Et, plus désolée que jamais, Liette s’assied sur le tronc renversé d’un vieux chêne, regardant au loin les Gerbies dont en ce moment le pâle soleil de novembre teint en rose le toit recouvert de tuiles.

Elle pleure sur elle-même, sur ses souvenirs, qu’il faut définitivement enterrer, sur ses espérances tombées au néant.

La plainte du vent dans la ramure des arbres, comme autrefois celle des vagues au bord de l’océan, accompagne sa douleur.

À quoi pensaient-ils donc les amis de jadis, les grands amis : MM. Leypeumal, Morel et Moutard et les autres, lorsqu’ils assuraient, en regardant ses yeux rieurs et les roses de ses joues, qu’ils y voyaient des promesses durables de santé et de bonheur !

Elle, heureuse, toujours heureuse !… Quelle étrange ironie du sort ! Le présent n’est-il pas là pour montrer l’inanité de ces prévisions, fondées sur un nuage qui passe ou sur une fleur qui s’entr’ouvre. Comme si l’instant qui suit la joie et le calme bonheur n’apportait pas, dans la vie, la tempête et la mort !

Elle a pu croire aux douceurs de l’heureux retour, cet autre mirage menteur, et elle en est là… après dix ans de luttes !

« Faut-il se décourager ? » se demande Liette.

D’autres le feraient sans doute, mais, elle, ne le fera pas. Ne possède-t-elle pas cette faculté de résistance qui engendre le courage moral ? Non, elle luttera et attendra encore avec une persistance inébranlable le retour des jours heureux… Et, si plus tard, après ce suprême effort, elle doit abandonner son rêve… oh alors ! elle retournera sur la terre d’exil se réfugier vers le cœur qui l’attend et offrir son dévouement et son amour à Lottie et à Harris.

Harris ! Liette n’a point oublié son ami.

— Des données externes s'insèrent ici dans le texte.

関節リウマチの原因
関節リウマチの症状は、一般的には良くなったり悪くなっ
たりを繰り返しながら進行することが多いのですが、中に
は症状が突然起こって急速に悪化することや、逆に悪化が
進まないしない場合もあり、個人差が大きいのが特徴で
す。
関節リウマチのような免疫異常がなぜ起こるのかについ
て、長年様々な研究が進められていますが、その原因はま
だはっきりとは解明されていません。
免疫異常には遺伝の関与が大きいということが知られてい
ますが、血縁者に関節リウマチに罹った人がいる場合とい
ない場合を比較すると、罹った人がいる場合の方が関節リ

Dès son arrivée aux Brettaux, cherchant à réparer ses torts envers lui, elle lui a écrit ses déboires, sa misère, son désespoir depuis la perte irréparable de ses effets. Mais Harris ne lui a pas répondu. N’était-il pas en droit de croire que le découragement et la douleur l’ont seuls jetée dans ses bras ?…

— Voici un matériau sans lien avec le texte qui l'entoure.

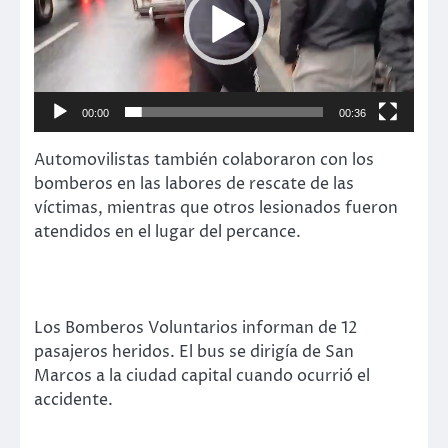
00:00
00:36
Automovilistas también colaboraron con los
bomberos en las labores de rescate de las
víctimas, mientras que otros lesionados fueron
atendidos en el lugar del percance.
Los Bomberos Voluntarios informan de 12
pasajeros heridos. El bus se dirigía de San
Marcos a la ciudad capital cuando ocurrió el
accidente.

« Oh ! Harris ! s’écria-t-elle, où êtes-vous ? »

L’oncle ouvre ses bras à sa charmante nièce.

En ce moment précis elle perçoit un bruit léger et lointain, comme le rythme d’un pas d’homme sur la terre couverte de feuilles. Elle tressaille. Les pas se rapprochent ; elle se redresse, écoute, puis regarde….

Elle a cru reconnaître le bruit de ce pas souple et assuré, de même qu’elle reconnaît maintenant la silhouette du voyageur qui se dirige de son côté. Ce mâle visage n’cst-il pas celui de l’officier qui l’a tant intriguée au cimetière de La Rochelle ? Et voilà, qu’ici même, au milieu des bois de la Voirette, son souvenir faisant un bond prodigieux en arrière, lui rappelle tout à coup le bon regard de tonton Rigobert.

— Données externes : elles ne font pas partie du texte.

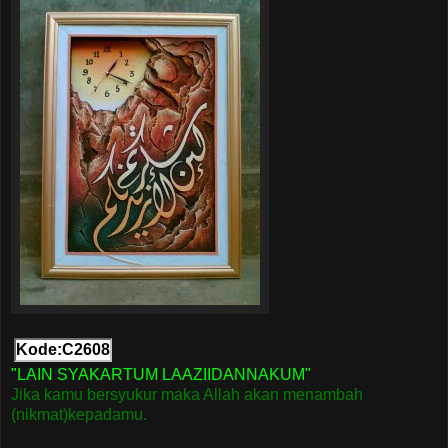
Kode:C2608
"LAIN SYAKARTUM LAAZIIDANNAKUM"
Jika kamu bersyukur maka Allah akan menambah
(nikmat)kepadamu.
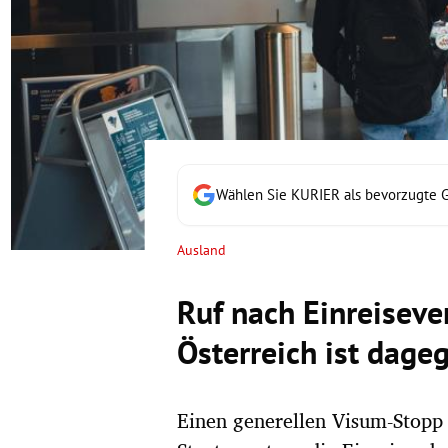
rt Untermenü
schaft Untermenü
s Untermenü
zeit Untermenü
Wählen Sie KURIER als bevorzugte 
undheit Untermenü
Ausland
tur Untermenü
Ruf nach Einreisever
nung Untermenü
Österreich ist dage
lität Untermenü
Einen generellen Visum-Stopp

Son cœur a parlé ; elle ne se trompe pas.

« Oh ! mon oncle, s’écrie Liette, mon cher oncle Rigobert ! »

Le voyageur s’arrête à quelques pas seulement de cette jolie jeune femme, qui vient de l’appeler avec tant de tendresse.

L’oncle Rigobert, qui n’est plus un jouvenceau, n’a pas non plus le cœur d’un rigide puritain. Le ton d’angoisse de cette jeune fille l’émeut, l’intéresse. Il la considère à son tour, et reconnaît immédiatement la personne entrevue à l’enterrement de M. Leypeumal et à laquelle il avait trouvé uņe vague ressemblance avec sa belle-sœur. Il s’étonne, néanmoins, de cette nouvelle rencontre, et son œil surpris, mais bienveillant, réclame une explication.

Liette va la lui donner. Promptement, et avec une facilité qui la surprend elle-même, elle lui raconte son histoire lamentable, ses peines, ses déboires ; avec le ton pénétrant de ceux qu’on écoute et qui subjuguent, elle fait entrer la conviction dans l’âme de l’officier.

L’oncle a écouté attentivement ce long récit tragique et pitoyable ; il lui semble très vraisemblable. Est-ce que les preuves n’abondent pas ? Alors, ce bon géant de Rigobert, qui ne demande qu’à croire, ouvre ses grands bras à sa charmante nièce, la presse sur son cœur ; puis, sans tarder, l’entraîne vers la maison que l’on aperçoit toute rose, là-haut, derrière les peupliers.